[EXERCISE GOAL]: Without the pictures, extract every line from the start of the material to the line containing "В середине августа главным фактором", both ends included.

>>>>>

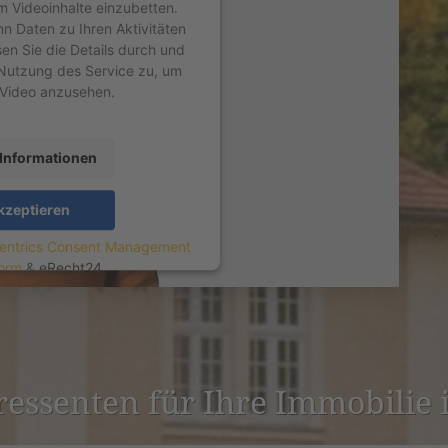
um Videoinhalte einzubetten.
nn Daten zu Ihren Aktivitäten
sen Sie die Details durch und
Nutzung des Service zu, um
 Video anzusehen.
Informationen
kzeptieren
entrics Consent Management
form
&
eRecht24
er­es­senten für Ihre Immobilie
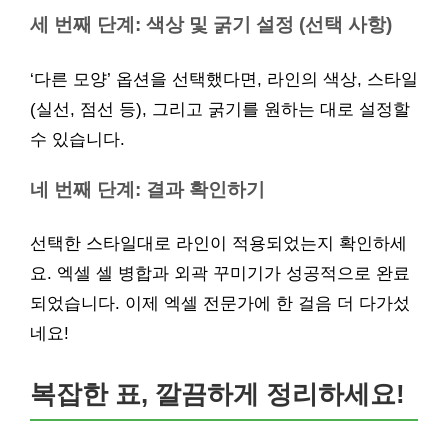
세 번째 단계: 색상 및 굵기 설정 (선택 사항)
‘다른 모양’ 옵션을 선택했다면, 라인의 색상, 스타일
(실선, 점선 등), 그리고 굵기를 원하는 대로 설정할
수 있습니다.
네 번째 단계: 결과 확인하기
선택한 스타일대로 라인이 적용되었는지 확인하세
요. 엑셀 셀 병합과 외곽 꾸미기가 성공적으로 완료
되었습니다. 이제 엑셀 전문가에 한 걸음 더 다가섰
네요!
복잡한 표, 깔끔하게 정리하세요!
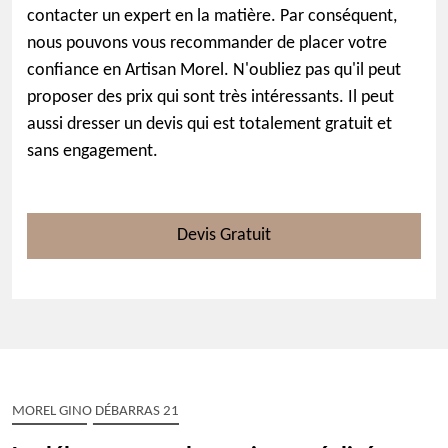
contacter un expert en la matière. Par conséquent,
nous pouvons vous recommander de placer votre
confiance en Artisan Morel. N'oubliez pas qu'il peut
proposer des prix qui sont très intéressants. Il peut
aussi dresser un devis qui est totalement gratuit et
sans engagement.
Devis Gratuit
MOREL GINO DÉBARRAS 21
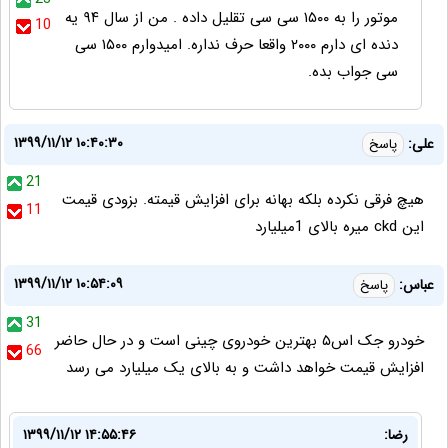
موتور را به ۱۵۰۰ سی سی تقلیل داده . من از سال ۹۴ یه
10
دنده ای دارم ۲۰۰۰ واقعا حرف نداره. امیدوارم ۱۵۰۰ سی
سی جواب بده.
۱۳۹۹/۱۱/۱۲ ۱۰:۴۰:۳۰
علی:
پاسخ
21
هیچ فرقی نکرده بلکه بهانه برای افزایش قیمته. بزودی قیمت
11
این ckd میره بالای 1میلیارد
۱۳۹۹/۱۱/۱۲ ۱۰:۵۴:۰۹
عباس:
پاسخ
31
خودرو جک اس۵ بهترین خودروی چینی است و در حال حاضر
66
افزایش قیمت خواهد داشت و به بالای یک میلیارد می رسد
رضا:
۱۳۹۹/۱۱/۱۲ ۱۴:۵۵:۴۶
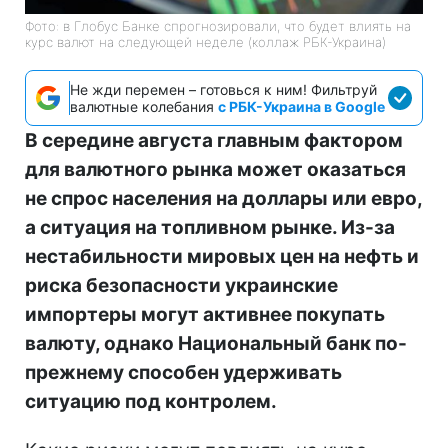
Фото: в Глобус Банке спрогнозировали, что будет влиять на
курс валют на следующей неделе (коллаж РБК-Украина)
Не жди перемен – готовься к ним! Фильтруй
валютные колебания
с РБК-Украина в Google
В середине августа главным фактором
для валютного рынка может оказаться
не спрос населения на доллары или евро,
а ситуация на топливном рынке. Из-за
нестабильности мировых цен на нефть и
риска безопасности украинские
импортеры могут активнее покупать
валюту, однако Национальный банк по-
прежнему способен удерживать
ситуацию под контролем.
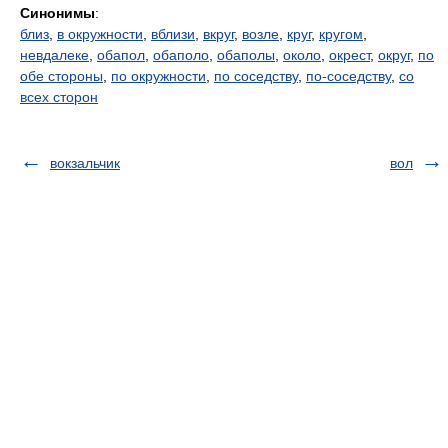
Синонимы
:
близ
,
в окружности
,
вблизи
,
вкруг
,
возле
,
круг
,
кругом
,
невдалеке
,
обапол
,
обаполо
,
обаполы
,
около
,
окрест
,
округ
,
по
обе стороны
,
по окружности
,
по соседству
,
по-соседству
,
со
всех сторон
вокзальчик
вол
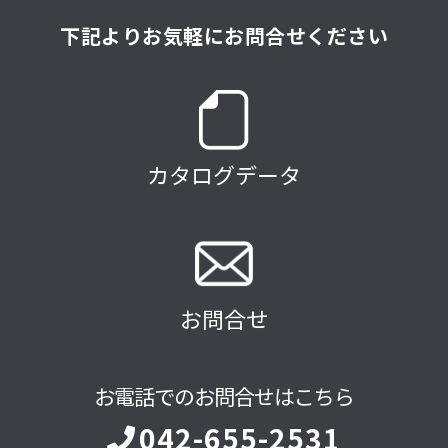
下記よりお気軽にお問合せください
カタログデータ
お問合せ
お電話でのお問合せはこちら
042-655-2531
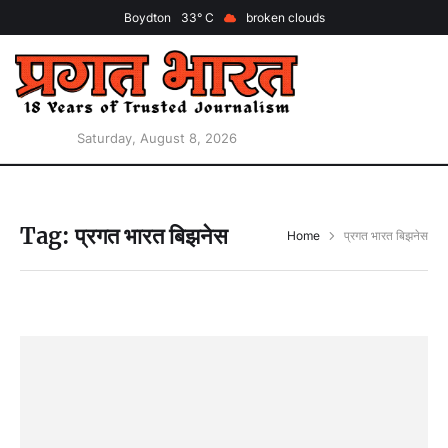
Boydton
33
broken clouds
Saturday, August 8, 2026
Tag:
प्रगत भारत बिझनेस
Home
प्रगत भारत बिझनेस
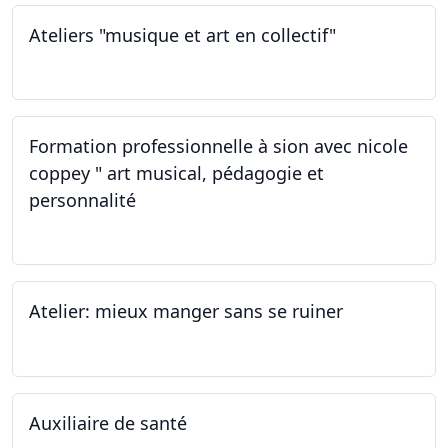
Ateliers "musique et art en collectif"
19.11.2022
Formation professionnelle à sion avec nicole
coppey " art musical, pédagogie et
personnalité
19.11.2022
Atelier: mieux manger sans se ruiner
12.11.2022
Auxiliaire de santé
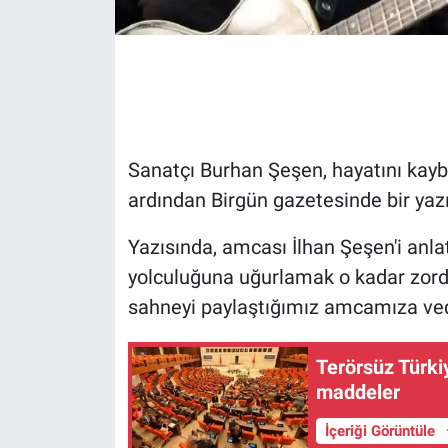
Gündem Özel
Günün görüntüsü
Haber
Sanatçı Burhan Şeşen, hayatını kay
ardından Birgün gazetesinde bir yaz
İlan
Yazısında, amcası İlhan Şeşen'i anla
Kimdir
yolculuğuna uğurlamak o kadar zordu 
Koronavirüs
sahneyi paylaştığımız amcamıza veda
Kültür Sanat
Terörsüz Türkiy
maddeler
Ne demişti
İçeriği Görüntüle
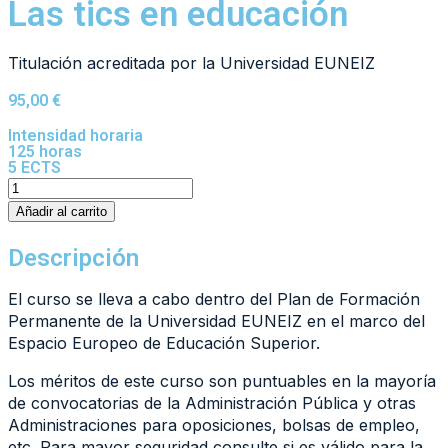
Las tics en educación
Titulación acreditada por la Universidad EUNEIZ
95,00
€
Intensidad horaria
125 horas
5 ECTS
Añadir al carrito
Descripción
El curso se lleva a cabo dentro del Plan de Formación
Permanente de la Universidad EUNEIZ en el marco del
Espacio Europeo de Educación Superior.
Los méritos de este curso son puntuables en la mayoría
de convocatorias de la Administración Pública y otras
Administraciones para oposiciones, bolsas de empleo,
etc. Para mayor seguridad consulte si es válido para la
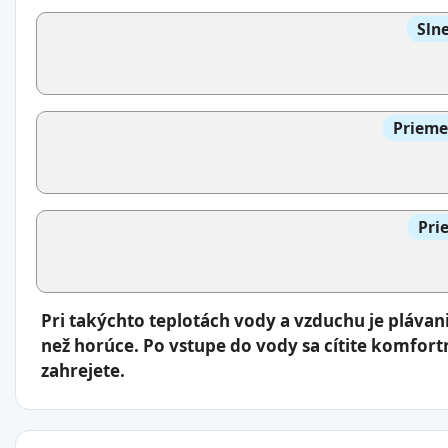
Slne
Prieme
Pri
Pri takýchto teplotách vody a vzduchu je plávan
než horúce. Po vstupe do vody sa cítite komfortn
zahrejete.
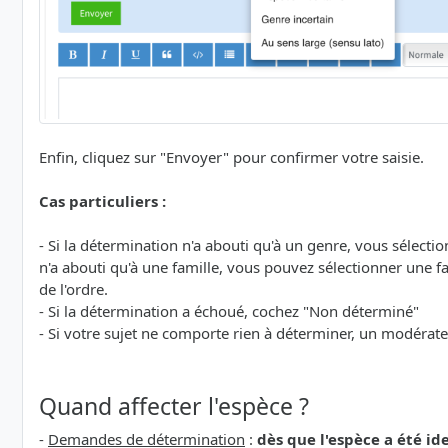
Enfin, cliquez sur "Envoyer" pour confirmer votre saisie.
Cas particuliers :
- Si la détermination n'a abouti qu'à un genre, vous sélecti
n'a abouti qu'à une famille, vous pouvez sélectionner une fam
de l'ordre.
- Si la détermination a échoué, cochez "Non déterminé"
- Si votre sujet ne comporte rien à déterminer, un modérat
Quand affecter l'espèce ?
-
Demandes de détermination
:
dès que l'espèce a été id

<<<<<

[EXERCISE RESPONSE]:
um Videoinhalte einzubetten.
nn Daten zu Ihren Aktivitäten
sen Sie die Details durch und
Nutzung des Service zu, um
 Video anzusehen.
Informationen
kzeptieren
entrics Consent Management
form
&
eRecht24
er­es­senten für Ihre Immobilie
세 번째 단계: 색상 및 굵기 설정 (선택 사항)
‘다른 모양’ 옵션을 선택했다면, 라인의 색상, 스타일
(실선, 점선 등), 그리고 굵기를 원하는 대로 설정할
수 있습니다.
네 번째 단계: 결과 확인하기
선택한 스타일대로 라인이 적용되었는지 확인하세
요. 엑셀 셀 병합과 외곽 꾸미기가 성공적으로 완료
되었습니다. 이제 엑셀 전문가에 한 걸음 더 다가섰
네요!
복잡한 표, 깔끔하게 정리하세요!
contacter un expert en la matière. Par conséquent,
nous pouvons vous recommander de placer votre
confiance en Artisan Morel. N'oubliez pas qu'il peut
proposer des prix qui sont très intéressants. Il peut
aussi dresser un devis qui est totalement gratuit et
sans engagement.
Devis Gratuit
MOREL GINO DÉBARRAS 21
موتور را به ۱۵۰۰ سی سی تقلیل داده . من از سال ۹۴ یه
10
دنده ای دارم ۲۰۰۰ واقعا حرف نداره. امیدوارم ۱۵۰۰ سی
سی جواب بده.
۱۳۹۹/۱۱/۱۲ ۱۰:۴۰:۳۰
علی:
پاسخ
21
هیچ فرقی نکرده بلکه بهانه برای افزایش قیمته. بزودی قیمت
11
این ckd میره بالای 1میلیارد
۱۳۹۹/۱۱/۱۲ ۱۰:۵۴:۰۹
عباس:
پاسخ
31
خودرو جک اس۵ بهترین خودروی چینی است و در حال حاضر
66
افزایش قیمت خواهد داشت و به بالای یک میلیارد می رسد
رضا:
۱۳۹۹/۱۱/۱۲ ۱۴:۵۵:۴۶
Фото: в Глобус Банке спрогнозировали, что будет влиять на
курс валют на следующей неделе (коллаж РБК-Украина)
Не жди перемен – готовься к ним! Фильтруй
валютные колебания
с РБК-Украина в Google
В середине августа главным фактором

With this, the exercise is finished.